Does the franchise industry have a turnover problem?
This post is in partnership with Entrepreneur. The article below was originally published at Entrepreneur.com.
By Kate Taylor, Entrepreneur.com
Franchises have a lot to gain by opening up new locations: franchise fees, new business, increased sales. But what about franchises caught in the vicious cycle of shutting even more locations than they open every year?
Between 2010 and 2013 in the U.S., 135,289 new franchise locations opened, according FranchiseGrade.com’s Franchise Industry Report. But net growth during the period was way smaller: only 16,644.
What happened? About half of the 118,645 franchises that disappeared in the last three years ceased operations, meaning they went out of business or simply closed up shop. A third were terminated due to alleged franchise agreement violations. The remaining stores were either reacquired by franchisors or their owners decided not to renew.
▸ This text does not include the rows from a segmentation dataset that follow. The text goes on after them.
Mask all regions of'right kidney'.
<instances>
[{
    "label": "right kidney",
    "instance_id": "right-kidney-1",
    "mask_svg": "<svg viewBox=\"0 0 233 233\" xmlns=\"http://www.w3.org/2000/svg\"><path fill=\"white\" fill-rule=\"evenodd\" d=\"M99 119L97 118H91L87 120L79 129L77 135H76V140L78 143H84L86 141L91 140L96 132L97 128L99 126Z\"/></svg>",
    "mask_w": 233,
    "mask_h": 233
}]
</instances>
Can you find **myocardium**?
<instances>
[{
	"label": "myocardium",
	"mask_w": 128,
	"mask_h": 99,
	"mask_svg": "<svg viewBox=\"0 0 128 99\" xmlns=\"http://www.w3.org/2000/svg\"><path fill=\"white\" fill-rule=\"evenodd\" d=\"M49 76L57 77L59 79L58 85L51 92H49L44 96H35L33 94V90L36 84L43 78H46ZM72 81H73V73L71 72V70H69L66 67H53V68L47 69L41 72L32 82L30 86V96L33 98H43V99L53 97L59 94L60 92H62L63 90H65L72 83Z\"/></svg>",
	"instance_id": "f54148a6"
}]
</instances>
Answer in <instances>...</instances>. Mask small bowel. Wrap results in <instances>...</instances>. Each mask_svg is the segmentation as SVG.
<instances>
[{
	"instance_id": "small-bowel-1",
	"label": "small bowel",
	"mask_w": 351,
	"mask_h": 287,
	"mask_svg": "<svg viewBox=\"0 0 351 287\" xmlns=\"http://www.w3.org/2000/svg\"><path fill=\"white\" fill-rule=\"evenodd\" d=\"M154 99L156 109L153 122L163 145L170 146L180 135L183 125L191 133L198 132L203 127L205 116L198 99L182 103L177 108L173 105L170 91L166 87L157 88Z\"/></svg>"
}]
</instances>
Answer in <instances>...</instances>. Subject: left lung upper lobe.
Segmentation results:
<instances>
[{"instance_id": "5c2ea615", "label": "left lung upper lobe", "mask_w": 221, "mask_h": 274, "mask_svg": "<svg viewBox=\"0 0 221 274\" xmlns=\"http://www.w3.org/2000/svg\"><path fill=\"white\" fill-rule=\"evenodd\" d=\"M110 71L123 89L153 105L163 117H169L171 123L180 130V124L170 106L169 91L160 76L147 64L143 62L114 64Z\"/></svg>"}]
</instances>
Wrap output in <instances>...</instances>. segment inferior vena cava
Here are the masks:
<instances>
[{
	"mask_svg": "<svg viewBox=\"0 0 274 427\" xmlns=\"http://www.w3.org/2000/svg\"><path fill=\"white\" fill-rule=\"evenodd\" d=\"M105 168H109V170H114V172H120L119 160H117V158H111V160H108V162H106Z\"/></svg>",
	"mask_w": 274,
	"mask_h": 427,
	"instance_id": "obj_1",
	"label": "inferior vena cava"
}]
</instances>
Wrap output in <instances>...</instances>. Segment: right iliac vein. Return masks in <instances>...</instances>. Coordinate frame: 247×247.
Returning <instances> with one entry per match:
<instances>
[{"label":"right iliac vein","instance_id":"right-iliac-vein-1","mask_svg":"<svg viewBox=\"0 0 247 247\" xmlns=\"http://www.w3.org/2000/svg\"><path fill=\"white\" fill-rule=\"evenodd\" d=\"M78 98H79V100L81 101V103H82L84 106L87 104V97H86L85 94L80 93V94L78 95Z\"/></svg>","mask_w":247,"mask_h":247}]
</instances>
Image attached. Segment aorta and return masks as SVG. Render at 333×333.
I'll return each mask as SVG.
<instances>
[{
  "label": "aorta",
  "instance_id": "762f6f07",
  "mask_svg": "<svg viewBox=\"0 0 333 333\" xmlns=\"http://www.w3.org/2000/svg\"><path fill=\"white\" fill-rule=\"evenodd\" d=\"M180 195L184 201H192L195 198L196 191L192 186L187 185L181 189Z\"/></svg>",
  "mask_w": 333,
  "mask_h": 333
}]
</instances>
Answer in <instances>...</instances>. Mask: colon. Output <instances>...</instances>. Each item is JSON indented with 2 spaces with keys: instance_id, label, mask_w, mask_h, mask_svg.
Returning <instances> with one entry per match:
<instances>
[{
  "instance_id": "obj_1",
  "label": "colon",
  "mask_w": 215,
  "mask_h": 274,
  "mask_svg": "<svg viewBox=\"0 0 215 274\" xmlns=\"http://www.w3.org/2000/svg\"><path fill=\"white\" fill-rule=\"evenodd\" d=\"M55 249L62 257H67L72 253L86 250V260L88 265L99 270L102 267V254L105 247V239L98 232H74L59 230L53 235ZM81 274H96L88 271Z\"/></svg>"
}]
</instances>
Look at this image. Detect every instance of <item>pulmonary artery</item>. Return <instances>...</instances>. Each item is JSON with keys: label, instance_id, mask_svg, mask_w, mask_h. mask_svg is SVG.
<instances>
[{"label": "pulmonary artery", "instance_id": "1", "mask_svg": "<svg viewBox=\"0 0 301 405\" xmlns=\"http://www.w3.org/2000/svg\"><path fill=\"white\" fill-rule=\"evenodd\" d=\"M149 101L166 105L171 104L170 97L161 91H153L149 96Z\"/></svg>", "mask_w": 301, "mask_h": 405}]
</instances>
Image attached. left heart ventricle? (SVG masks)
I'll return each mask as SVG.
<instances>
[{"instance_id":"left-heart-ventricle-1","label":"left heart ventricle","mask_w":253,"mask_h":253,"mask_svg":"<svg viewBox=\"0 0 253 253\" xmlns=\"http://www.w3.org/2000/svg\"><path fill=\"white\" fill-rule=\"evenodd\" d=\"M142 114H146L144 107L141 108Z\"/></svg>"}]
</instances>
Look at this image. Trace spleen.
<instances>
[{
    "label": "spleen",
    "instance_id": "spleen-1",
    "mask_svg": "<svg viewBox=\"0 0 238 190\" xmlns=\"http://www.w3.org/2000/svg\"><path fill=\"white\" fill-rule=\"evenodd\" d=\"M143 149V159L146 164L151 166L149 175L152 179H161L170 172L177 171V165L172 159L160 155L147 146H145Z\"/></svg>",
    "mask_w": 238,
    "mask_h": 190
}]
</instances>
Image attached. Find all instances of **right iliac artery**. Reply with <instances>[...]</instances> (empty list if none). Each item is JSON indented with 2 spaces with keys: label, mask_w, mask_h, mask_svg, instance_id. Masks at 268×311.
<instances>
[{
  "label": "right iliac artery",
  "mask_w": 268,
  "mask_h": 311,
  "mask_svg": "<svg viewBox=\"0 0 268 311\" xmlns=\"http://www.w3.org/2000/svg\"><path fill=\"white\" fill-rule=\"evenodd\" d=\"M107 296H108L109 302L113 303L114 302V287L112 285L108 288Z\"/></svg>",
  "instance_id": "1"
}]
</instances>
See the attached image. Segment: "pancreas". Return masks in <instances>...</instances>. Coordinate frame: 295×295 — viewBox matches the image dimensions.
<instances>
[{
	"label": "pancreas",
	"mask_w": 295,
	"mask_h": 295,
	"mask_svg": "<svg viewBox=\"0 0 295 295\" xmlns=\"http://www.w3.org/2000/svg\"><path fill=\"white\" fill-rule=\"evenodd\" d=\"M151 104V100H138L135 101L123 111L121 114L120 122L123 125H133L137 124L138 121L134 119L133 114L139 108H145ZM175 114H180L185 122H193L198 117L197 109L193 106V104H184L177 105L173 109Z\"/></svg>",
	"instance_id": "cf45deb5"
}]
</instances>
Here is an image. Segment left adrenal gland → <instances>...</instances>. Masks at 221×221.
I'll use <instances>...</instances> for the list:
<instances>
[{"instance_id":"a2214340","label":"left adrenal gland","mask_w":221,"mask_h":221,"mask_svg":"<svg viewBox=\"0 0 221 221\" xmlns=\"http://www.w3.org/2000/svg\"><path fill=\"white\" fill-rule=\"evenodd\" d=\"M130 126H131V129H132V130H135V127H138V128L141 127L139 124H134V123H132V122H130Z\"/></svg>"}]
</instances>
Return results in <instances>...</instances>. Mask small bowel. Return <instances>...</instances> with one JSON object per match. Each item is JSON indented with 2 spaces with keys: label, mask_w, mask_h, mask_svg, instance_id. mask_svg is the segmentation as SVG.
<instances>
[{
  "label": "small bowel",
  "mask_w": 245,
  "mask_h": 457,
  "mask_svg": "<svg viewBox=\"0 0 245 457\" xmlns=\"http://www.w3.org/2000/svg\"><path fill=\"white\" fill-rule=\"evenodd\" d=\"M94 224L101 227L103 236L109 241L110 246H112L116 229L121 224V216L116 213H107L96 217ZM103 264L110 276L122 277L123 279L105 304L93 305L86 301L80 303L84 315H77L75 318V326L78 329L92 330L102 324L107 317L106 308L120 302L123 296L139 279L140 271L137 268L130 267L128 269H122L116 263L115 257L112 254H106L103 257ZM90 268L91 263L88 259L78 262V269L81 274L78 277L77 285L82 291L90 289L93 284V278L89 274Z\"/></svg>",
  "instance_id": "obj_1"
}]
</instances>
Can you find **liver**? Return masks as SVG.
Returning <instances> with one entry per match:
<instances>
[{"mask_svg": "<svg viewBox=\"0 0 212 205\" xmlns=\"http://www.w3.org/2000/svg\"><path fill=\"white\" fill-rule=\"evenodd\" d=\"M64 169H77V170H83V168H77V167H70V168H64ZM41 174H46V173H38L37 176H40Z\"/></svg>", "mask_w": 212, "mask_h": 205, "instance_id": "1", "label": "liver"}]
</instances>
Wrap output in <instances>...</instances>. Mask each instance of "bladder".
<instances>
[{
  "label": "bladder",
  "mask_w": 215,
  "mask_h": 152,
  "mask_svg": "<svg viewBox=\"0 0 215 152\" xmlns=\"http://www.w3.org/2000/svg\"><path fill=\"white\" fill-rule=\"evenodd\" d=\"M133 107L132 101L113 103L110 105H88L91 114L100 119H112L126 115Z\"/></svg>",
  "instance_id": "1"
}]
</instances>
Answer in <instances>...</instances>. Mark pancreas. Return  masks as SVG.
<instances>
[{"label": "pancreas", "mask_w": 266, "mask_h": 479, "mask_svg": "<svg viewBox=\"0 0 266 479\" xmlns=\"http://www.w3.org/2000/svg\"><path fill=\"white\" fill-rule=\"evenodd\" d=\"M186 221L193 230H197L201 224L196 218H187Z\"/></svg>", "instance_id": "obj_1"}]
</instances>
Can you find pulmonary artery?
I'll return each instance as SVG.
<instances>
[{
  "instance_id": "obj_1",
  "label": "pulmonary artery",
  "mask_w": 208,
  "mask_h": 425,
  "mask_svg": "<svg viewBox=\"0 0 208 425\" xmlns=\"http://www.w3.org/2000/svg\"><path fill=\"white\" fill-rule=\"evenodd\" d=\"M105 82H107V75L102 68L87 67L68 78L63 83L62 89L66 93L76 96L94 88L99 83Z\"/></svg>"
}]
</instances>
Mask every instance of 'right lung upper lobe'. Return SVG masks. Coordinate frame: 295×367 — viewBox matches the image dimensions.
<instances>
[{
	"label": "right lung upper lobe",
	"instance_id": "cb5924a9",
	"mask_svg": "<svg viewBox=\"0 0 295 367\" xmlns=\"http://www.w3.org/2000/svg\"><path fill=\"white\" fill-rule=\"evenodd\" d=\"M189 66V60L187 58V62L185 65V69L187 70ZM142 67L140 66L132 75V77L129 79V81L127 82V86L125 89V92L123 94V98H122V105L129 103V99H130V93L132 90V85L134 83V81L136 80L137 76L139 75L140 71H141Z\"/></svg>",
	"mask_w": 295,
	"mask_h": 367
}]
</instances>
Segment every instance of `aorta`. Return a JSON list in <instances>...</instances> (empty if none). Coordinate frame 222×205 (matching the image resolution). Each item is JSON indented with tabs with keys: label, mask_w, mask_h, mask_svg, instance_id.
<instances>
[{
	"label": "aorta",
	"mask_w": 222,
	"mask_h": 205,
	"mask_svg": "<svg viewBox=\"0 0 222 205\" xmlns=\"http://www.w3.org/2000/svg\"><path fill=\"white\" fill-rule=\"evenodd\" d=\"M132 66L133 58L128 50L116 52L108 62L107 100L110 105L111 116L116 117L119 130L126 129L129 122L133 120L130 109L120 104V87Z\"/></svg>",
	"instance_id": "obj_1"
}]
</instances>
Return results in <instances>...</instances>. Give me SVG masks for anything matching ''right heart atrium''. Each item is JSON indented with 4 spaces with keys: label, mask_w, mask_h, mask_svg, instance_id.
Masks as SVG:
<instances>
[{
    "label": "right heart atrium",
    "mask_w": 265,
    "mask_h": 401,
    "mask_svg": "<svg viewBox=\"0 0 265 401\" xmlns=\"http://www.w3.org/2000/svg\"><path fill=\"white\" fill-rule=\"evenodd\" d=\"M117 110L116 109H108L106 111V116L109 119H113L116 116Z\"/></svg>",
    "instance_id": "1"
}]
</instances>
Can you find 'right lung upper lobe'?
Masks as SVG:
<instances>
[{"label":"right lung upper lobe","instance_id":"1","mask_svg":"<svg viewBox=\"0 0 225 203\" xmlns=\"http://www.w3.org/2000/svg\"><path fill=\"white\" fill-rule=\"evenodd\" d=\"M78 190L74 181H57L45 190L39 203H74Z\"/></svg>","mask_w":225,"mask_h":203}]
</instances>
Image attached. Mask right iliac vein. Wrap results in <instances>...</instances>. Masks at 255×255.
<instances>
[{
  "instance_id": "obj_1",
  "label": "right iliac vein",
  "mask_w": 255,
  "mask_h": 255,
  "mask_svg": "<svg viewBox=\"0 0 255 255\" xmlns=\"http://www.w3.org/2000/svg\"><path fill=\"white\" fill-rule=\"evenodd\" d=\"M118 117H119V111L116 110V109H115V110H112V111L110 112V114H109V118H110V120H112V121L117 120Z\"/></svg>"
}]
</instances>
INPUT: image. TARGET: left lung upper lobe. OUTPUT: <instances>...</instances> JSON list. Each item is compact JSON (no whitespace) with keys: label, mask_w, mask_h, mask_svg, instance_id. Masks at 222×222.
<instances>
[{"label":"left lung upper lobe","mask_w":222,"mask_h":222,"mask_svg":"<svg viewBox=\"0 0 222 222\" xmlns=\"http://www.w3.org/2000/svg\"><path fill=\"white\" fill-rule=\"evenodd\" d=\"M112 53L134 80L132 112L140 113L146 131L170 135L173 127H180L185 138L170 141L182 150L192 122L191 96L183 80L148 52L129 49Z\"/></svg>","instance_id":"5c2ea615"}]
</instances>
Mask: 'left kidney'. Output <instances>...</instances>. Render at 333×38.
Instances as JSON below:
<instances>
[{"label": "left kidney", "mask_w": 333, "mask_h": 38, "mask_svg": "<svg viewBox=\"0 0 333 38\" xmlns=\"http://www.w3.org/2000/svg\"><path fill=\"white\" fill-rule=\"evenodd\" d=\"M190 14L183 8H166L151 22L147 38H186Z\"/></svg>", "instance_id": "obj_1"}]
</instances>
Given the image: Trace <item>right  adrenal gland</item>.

Transfers – meaning stores that franchisees sold to another owner – were not included in the figure.
While the industry’s growth rate of 3.8 percent from 2010 to 2013 is nothing to sneeze at, it is unsettling that, for every 10 franchises opened, almost nine have closed.
Fortunately for most of the franchising industry, that number is being skewed by a few particularly rocky franchises. “You’re always going to have a baseline turnover rate,” says Jeff Lefler, CEO of FranchiseGrade.com. “But habitual problems stand out like a sore thumb for us.”
The fast-food franchise industry provides examples of both “sore thumbs” and swift growth. Quiznos is often given as an example of a franchise gone sour, for good reason: even though the franchise opened up 599 new locations in the last three years, it also closed 2,844 franchises. That’s almost five times as many closed as opened, or a 475 percent turnover rate, according to FranchiseGrade.com.
Quiznos isn’t alone in fast-food franchisees dragging down the system. Coldstone had a 264 percent turnover rate, and Hot Stuff Pizza had a 163 percent turnover rate, the report says.
In comparison, Subway had a 20 percent turnover rate. As one of the largest chains the world, Subway’s 819 departures make up less than 1 percent of their total store count. Meanwhile, Quiznos’ departures accounted for nearly 30 percent of its total store count.
The numbers don’t lie: when you enter franchising, you can join a system that helps propel you to success, or one where franchisees are dropping like flies. You don’t want to invest in a franchise where franchisees cannot keep the doors open or are frequently forced out of business due to overly aggressive franchisors.
Franchisees invested $59.4 billion in their businesses from 2010 to 2013. Do your research, and make sure if you’re thinking about opening a franchise, you’re investing that money in one that will pay you back.